> WRITTEN TASK
Set down the data that follows, exactly and completely.

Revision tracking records
++++++++++
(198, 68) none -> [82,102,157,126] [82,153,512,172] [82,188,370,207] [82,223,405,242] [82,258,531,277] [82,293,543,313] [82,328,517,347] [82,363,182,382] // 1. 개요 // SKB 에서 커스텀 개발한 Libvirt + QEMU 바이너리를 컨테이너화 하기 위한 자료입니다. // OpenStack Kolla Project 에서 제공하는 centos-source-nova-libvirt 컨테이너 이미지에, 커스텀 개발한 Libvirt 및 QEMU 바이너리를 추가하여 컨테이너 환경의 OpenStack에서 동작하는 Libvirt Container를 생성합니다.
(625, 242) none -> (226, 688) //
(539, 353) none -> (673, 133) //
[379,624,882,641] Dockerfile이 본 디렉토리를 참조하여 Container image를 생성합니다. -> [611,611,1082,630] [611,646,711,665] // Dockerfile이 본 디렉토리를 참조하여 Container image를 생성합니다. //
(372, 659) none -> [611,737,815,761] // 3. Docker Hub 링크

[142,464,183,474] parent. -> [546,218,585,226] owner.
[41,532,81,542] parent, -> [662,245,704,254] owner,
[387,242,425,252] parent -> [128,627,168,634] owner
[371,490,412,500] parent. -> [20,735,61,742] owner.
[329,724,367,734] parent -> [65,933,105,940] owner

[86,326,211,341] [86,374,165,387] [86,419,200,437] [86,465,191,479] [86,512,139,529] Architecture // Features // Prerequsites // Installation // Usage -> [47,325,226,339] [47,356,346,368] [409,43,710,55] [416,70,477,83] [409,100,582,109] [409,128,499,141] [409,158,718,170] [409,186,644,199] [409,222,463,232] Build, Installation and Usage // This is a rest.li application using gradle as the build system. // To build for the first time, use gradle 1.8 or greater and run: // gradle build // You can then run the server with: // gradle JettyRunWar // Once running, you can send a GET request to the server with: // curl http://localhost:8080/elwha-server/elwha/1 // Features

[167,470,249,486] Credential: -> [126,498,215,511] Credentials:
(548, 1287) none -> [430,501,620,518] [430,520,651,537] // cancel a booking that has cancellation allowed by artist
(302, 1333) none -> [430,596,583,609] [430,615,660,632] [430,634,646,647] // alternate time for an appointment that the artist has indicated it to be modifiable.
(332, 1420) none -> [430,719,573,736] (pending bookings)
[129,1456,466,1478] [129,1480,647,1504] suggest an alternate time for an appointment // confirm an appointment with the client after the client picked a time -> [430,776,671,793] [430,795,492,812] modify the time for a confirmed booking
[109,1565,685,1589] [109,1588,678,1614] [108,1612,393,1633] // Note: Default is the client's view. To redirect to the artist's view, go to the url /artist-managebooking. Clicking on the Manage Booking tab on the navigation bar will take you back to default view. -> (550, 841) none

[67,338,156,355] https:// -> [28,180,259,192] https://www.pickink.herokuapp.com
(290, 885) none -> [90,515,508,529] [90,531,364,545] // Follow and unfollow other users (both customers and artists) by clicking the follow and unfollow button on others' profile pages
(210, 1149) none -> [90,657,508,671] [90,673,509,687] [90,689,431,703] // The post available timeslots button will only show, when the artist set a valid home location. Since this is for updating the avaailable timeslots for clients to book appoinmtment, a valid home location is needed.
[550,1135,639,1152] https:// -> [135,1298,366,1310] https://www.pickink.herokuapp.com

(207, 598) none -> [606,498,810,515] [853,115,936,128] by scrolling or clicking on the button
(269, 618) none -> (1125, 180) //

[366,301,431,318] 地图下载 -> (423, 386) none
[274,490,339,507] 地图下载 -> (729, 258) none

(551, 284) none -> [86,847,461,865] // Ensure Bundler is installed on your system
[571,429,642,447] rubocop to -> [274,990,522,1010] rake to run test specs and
++++++++++
> PROBLEM SOLUTION
(198, 68) none -> [82,102,157,126] [82,153,512,172] [82,188,370,207] [82,223,405,242] [82,258,531,277] [82,293,543,313] [82,328,517,347] [82,363,182,382] // 1. 개요 // SKB 에서 커스텀 개발한 Libvirt + QEMU 바이너리를 컨테이너화 하기 위한 자료입니다. // OpenStack Kolla Project 에서 제공하는 centos-source-nova-libvirt 컨테이너 이미지에, 커스텀 개발한 Libvirt 및 QEMU 바이너리를 추가하여 컨테이너 환경의 OpenStack에서 동작하는 Libvirt Container를 생성합니다.
(625, 242) none -> (226, 688) //
(539, 353) none -> (673, 133) //
[379,624,882,641] Dockerfile이 본 디렉토리를 참조하여 Container image를 생성합니다. -> [611,611,1082,630] [611,646,711,665] // Dockerfile이 본 디렉토리를 참조하여 Container image를 생성합니다. //
(372, 659) none -> [611,737,815,761] // 3. Docker Hub 링크

[142,464,183,474] parent. -> [546,218,585,226] owner.
[41,532,81,542] parent, -> [662,245,704,254] owner,
[387,242,425,252] parent -> [128,627,168,634] owner
[371,490,412,500] parent. -> [20,735,61,742] owner.
[329,724,367,734] parent -> [65,933,105,940] owner

[86,326,211,341] [86,374,165,387] [86,419,200,437] [86,465,191,479] [86,512,139,529] Architecture // Features // Prerequsites // Installation // Usage -> [47,325,226,339] [47,356,346,368] [409,43,710,55] [416,70,477,83] [409,100,582,109] [409,128,499,141] [409,158,718,170] [409,186,644,199] [409,222,463,232] Build, Installation and Usage // This is a rest.li application using gradle as the build system. // To build for the first time, use gradle 1.8 or greater and run: // gradle build // You can then run the server with: // gradle JettyRunWar // Once running, you can send a GET request to the server with: // curl http://localhost:8080/elwha-server/elwha/1 // Features

[167,470,249,486] Credential: -> [126,498,215,511] Credentials:
(548, 1287) none -> [430,501,620,518] [430,520,651,537] // cancel a booking that has cancellation allowed by artist
(302, 1333) none -> [430,596,583,609] [430,615,660,632] [430,634,646,647] // alternate time for an appointment that the artist has indicated it to be modifiable.
(332, 1420) none -> [430,719,573,736] (pending bookings)
[129,1456,466,1478] [129,1480,647,1504] suggest an alternate time for an appointment // confirm an appointment with the client after the client picked a time -> [430,776,671,793] [430,795,492,812] modify the time for a confirmed booking
[109,1565,685,1589] [109,1588,678,1614] [108,1612,393,1633] // Note: Default is the client's view. To redirect to the artist's view, go to the url /artist-managebooking. Clicking on the Manage Booking tab on the navigation bar will take you back to default view. -> (550, 841) none

[67,338,156,355] https:// -> [28,180,259,192] https://www.pickink.herokuapp.com
(290, 885) none -> [90,515,508,529] [90,531,364,545] // Follow and unfollow other users (both customers and artists) by clicking the follow and unfollow button on others' profile pages
(210, 1149) none -> [90,657,508,671] [90,673,509,687] [90,689,431,703] // The post available timeslots button will only show, when the artist set a valid home location. Since this is for updating the avaailable timeslots for clients to book appoinmtment, a valid home location is needed.
[550,1135,639,1152] https:// -> [135,1298,366,1310] https://www.pickink.herokuapp.com

(207, 598) none -> [606,498,810,515] [853,115,936,128] by scrolling or clicking on the button
(269, 618) none -> (1125, 180) //

[366,301,431,318] 地图下载 -> (423, 386) none
[274,490,339,507] 地图下载 -> (729, 258) none

(551, 284) none -> [86,847,461,865] // Ensure Bundler is installed on your system
[571,429,642,447] rubocop to -> [274,990,522,1010] rake to run test specs and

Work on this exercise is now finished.